Sriram, from Akanksha, pointed to a discussion that their teachers had at a recent retreat: Are "service" and "be the change" are seperate journeys?  I responded with the following:

Helping, fixing and serving are three fundamental ways of seeing life.  When we help, we use our own strength to support someone with less strength; we see life as weak and our offerings are rooted in a sense of inequality.  When we fix, we have pre-judged idea of delivering a solution and that judgement creates a separation.  When we serve, though, we work with the understanding that another's suffering is our own and that when we heal others, we are healing ourselves; we see life as whole, without demarcations between giver and receiver.
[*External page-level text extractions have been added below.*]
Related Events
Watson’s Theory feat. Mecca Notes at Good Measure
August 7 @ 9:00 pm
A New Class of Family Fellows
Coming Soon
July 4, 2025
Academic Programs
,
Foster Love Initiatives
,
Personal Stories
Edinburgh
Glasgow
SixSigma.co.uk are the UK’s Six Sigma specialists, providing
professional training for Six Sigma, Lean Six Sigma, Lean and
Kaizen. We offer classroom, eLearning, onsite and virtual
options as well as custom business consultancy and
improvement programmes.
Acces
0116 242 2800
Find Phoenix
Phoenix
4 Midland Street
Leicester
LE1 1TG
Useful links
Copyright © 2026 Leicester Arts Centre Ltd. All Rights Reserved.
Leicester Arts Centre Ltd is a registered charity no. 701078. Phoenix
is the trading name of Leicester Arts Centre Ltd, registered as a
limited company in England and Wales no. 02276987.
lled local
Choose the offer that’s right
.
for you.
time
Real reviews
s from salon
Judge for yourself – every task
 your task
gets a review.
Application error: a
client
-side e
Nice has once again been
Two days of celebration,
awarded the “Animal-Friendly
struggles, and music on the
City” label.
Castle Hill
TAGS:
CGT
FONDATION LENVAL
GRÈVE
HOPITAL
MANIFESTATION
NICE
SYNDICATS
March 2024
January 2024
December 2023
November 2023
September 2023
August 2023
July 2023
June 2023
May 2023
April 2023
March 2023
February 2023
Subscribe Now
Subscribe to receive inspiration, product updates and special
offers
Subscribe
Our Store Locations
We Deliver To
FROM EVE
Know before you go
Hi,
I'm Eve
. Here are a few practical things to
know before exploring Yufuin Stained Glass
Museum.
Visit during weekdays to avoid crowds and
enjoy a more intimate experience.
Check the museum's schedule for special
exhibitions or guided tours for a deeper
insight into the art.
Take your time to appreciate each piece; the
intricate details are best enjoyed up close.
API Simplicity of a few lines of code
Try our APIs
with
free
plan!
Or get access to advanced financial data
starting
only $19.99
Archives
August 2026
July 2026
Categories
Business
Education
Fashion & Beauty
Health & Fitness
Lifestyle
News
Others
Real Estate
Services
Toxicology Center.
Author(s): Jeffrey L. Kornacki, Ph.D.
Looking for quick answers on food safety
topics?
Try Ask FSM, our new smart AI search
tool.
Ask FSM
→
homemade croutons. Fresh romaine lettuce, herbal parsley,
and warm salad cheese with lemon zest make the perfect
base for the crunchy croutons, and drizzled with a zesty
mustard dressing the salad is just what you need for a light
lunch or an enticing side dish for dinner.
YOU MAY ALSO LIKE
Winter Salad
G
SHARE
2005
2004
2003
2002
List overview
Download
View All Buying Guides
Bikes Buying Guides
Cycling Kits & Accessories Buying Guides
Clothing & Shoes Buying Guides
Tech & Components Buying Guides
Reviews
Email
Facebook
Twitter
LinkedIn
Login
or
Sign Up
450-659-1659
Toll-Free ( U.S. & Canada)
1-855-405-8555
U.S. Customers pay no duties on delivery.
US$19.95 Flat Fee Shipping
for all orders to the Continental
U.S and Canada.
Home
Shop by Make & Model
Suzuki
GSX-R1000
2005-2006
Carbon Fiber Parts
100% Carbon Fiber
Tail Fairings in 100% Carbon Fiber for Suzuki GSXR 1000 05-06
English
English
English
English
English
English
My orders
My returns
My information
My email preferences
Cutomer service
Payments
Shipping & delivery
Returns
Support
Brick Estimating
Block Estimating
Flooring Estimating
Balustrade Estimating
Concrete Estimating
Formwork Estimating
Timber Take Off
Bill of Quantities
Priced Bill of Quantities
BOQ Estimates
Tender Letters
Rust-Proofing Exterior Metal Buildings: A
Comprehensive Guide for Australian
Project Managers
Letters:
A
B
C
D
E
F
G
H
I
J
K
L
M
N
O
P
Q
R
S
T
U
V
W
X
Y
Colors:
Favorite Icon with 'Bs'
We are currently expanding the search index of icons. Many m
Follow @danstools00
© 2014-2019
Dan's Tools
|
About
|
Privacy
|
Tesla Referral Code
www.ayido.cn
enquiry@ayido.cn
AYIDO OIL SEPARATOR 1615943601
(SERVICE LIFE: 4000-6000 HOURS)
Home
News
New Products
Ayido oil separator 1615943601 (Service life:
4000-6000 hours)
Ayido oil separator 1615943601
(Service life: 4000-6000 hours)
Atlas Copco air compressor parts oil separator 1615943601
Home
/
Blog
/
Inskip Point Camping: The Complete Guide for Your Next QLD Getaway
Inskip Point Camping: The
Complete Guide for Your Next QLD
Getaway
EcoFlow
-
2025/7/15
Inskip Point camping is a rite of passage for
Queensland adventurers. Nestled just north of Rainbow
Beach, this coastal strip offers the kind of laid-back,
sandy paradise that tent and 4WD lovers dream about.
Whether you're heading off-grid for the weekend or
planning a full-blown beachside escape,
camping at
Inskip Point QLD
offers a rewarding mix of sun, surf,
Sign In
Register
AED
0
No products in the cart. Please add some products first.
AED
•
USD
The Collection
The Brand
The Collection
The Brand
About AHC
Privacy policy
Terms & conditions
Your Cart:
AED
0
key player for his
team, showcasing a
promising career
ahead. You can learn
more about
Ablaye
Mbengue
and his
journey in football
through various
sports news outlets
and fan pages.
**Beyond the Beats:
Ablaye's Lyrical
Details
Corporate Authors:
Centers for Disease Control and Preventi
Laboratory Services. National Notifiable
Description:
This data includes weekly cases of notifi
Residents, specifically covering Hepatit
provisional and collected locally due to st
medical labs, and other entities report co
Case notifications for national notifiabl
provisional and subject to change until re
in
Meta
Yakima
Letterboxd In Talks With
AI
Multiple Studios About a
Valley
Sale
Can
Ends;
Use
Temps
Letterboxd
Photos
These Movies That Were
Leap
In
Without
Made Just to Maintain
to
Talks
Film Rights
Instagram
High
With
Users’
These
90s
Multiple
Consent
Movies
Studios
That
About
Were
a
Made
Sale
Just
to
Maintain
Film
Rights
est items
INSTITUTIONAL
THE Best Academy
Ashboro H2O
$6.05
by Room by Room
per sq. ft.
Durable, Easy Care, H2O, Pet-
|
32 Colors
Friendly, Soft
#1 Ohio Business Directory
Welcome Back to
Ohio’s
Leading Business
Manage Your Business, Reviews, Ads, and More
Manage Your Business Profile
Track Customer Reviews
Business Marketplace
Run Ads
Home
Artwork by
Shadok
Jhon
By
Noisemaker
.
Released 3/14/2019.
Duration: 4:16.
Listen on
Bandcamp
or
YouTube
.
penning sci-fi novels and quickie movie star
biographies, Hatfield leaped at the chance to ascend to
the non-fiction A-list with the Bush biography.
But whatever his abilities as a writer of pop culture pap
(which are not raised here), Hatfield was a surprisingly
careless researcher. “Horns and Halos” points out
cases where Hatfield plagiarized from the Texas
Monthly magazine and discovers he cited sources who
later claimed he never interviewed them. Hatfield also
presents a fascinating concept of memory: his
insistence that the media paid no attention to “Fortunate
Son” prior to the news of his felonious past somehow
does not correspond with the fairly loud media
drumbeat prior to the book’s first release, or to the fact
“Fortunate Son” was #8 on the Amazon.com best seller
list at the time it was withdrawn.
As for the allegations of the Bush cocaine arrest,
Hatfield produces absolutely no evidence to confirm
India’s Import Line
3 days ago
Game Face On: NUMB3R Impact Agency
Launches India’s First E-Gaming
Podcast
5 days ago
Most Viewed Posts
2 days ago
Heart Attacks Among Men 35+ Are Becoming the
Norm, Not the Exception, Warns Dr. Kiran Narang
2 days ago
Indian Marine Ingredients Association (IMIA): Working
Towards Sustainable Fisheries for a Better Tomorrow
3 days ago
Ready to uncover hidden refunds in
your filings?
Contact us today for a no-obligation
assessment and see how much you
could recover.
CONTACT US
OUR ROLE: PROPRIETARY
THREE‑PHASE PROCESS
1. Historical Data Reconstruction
A Chinese parable, to further illustrate that point: an old man set out to change the world. He found that he wasn’t making much progress, so he tried to change his country. This was also too difficult, so he tried to change his neighborhood. When he didn’t have success there, he tried to change his family. Even that was easier said than done, so he tried to change himself. Then an interesting thing happened. When he had changed himself, his family changed. And when his family changed, his neighborhood changed. When his neighborhood changed, his country changed. And when his country changed, the world changed.

From that point of view, being-the-change is the highest form of service.  We flow with our change, and that very commitment allows others to flow with their own dynamic conditions.  In a very real sense, we become instruments for these arrangements that are constantly constructing and deconstructing themselves in each moment.

The difficulty arises when we don't know what change to be.  Then we start compromising and confusing ourselves with our mental algebra of good and bad.  In a state of clarity about what change you need to be, it's a choiceless action.  But when we're unclear, we have hedge our bets.  Do we feed the hungry or do we meditate until effortless action arises by itself?  And, of course, all the shades of grey in between those two options.  In addition, there's the issue of fundamentalism.  A false sense of clarity delivers us into arrogance and close-minded-ness while a connection with something more fundamental creates a sense of unity.  So until you gain clarity, how do you maintain your conviction without being narrow?  Wading through all of this is the actual work, and there's no cookie-cutter recipe.

Still, if one heads in the direction of being-the-change, service is an inevitable outcome.  If one heads in the direction of helping or fixing the world, being-the-change isn't a gauranteed end.  In that sense, if you like the idea of being-the-change AND service, being-the-change seems to be the most prudent path.